More than 20 states, including Florida, limit where convicted sex offenders can live -- keeping them away from schools, parks and other places where children congregate.

But 90 miles outside of Miami, in a small city with numerous churches of multiple Christian faiths, convicted sex offenders are welcome.

According to NPR, it's a community dedicated to sex offender housing, and where they can find a new start.

Dick Witherow is pastor at Miracle Park, a church community mostly made up of sex offenders. He his church is open to serve a population has labeled "modern-day lepers."

At Witherow's church, sex offenders on probation attend weekly court-ordered sex therapy sessions. He also offers anger-management classes and sessions on relationships, inner healing and life skills.

Other places around the area are not so welcoming. There are few remaining zones where convicted sex offenders can legally live in Florida.

Miracle Park is located near Pahokee situated along western edge of Palm Beach County.

Because the church is outside of the city limits and there isn't much local officials can do about it.

Many states are dealing with problems surrounding sex offender housing. In urban settings legal residential areas for sex offenders is severely limited. That's also the case sometimes even in rural areas with greater distances between schools.

In California, as previously discussed, Jessica's Law has come under review by the state supreme court. Jessica's law severely restricts where sexual offenders can live after they are released from prison. In doing so, many sex offenders cannot find housing in urban areas across the state and often are forced into homelessness.

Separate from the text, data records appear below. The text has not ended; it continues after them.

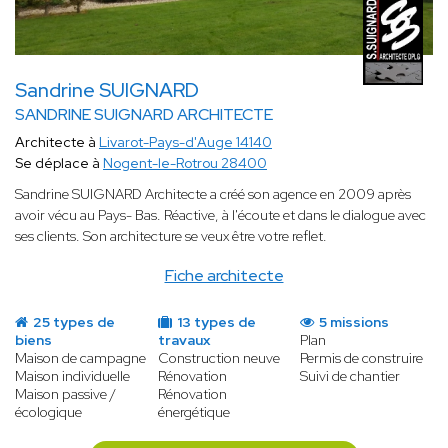
Sandrine SUIGNARD
SANDRINE SUIGNARD ARCHITECTE
Architecte à
Livarot-Pays-d'Auge 14140
Se déplace à
Nogent-le-Rotrou 28400
Sandrine SUIGNARD Architecte a créé son agence en 2009 après
avoir vécu au Pays- Bas. Réactive, à l'écoute et dans le dialogue avec
ses clients. Son architecture se veux être votre reflet.
Fiche architecte
25 types de
13 types de
5 missions
biens
travaux
Plan
Maison de campagne
Construction neuve
Permis de construire
Maison individuelle
Rénovation
Suivi de chantier
Maison passive /
Rénovation
écologique
énergétique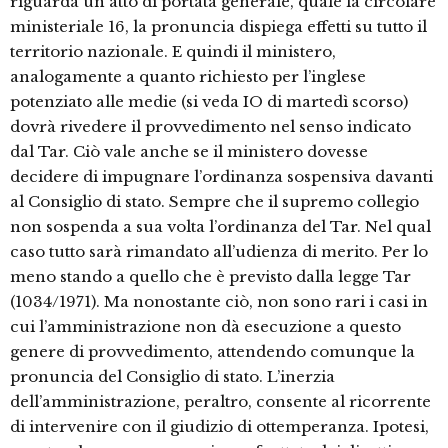
riguarda un atto di portata generale, quale la circolare
ministeriale 16, la pronuncia dispiega effetti su tutto il
territorio nazionale. E quindi il ministero,
analogamente a quanto richiesto per l’inglese
potenziato alle medie (si veda IO di martedì scorso)
dovrà rivedere il provvedimento nel senso indicato
dal Tar. Ciò vale anche se il ministero dovesse
decidere di impugnare l’ordinanza sospensiva davanti
al Consiglio di stato. Sempre che il supremo collegio
non sospenda a sua volta l’ordinanza del Tar. Nel qual
caso tutto sarà rimandato all’udienza di merito. Per lo
meno stando a quello che è previsto dalla legge Tar
(1034/1971). Ma nonostante ciò, non sono rari i casi in
cui l’amministrazione non dà esecuzione a questo
genere di provvedimento, attendendo comunque la
pronuncia del Consiglio di stato. L’inerzia
dell’amministrazione, peraltro, consente al ricorrente
di intervenire con il giudizio di ottemperanza. Ipotesi,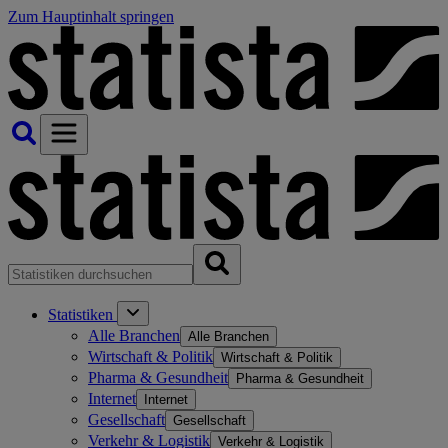
Zum Hauptinhalt springen
Statistiken
Alle Branchen
Alle Branchen
Wirtschaft & Politik
Wirtschaft & Politik
Pharma & Gesundheit
Pharma & Gesundheit
Internet
Internet
Gesellschaft
Gesellschaft
Verkehr & Logistik
Verkehr & Logistik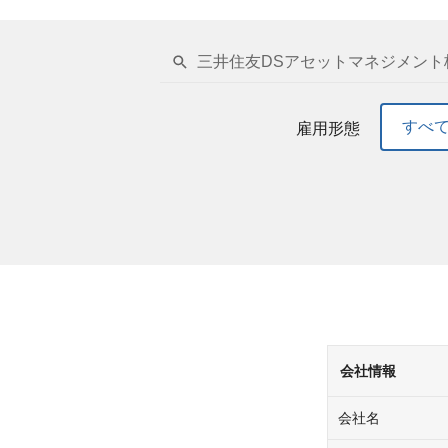
三井住友DSアセットマネジメント
すべ
雇用形態
会社情報
会社名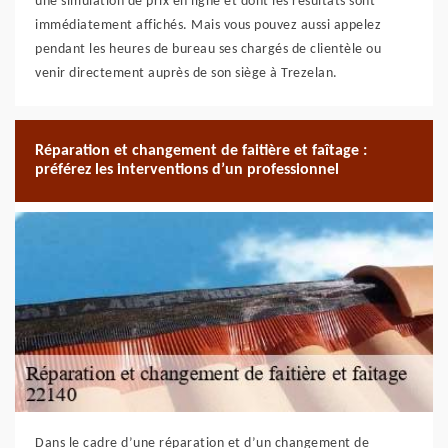
une simulation de prix en ligne et dont les résultats sont
immédiatement affichés. Mais vous pouvez aussi appelez
pendant les heures de bureau ses chargés de clientèle ou
venir directement auprès de son siège à Trezelan.
Réparation et changement de faitière et faîtage :
préférez les interventions d’un professionnel
Dans le cadre d’une réparation et d’un changement de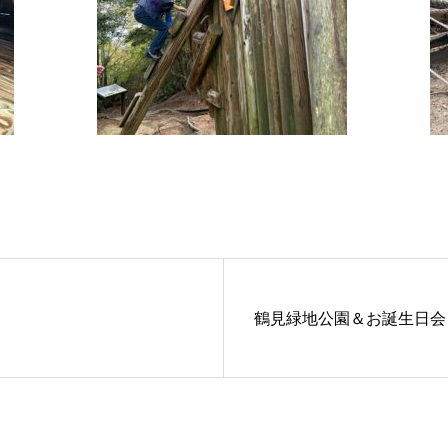
鶴見緑地公園＆お誕生日会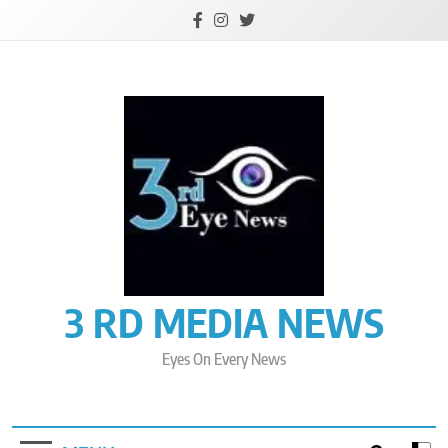
Skip
to
content
3 RD MEDIA NEWS
Eyes On Every News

Critics have said residency restrictions were counterproductive, particularly because of a surge in registered sex offenders declaring themselves transients, making it more difficult to track their whereabouts.

Kentucky is also grappling with its rules on sex offender housing.

Attorney General Jack Conway is Kentucky Supreme Court to review a ruling that loosened restrictions on where convicted sex offenders can live.

The state Supreme Court held that the law (which bans sex offenders from living within 1,000 feet of schools, daycare centers, playgrounds)  is unconstitutional because lawmakers applied it retroactively to sex offenders convicted before the law was on the books.

Conway has until Dec. 30 to file a motion seeking the federal court's review, a move he says he'll do.